The great absurdity, that in Government Resolution No. 1559 they talked on the one hand about finding housing solutions for the Arab sector, promoting planning in the Arab sector and determining the possibility of providing quantitative relief for the built, but on the other hand they qualified a tool that allows a soft hand for the demolition of buildings that have not yet been planned according to planning all over the country.

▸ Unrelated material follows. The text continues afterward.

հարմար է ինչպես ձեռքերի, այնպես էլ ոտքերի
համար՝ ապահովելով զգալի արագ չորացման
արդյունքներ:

Prime Minister Benjamin Netanyahu spoke out more than once during 2019 against Amendment 116, and recently spoke before the Israel Agriculture Conference and said:We need to amend Article 116. I know, it's not meant to bother you, it's meant to help you and that's how it will be"   

It remains to be seen what will happen to the repair...     

The information contained in the article is informational only and is not a substitute for individual legal advice. Anyone who relies on what is written without receiving individual legal advice does so at their own risk.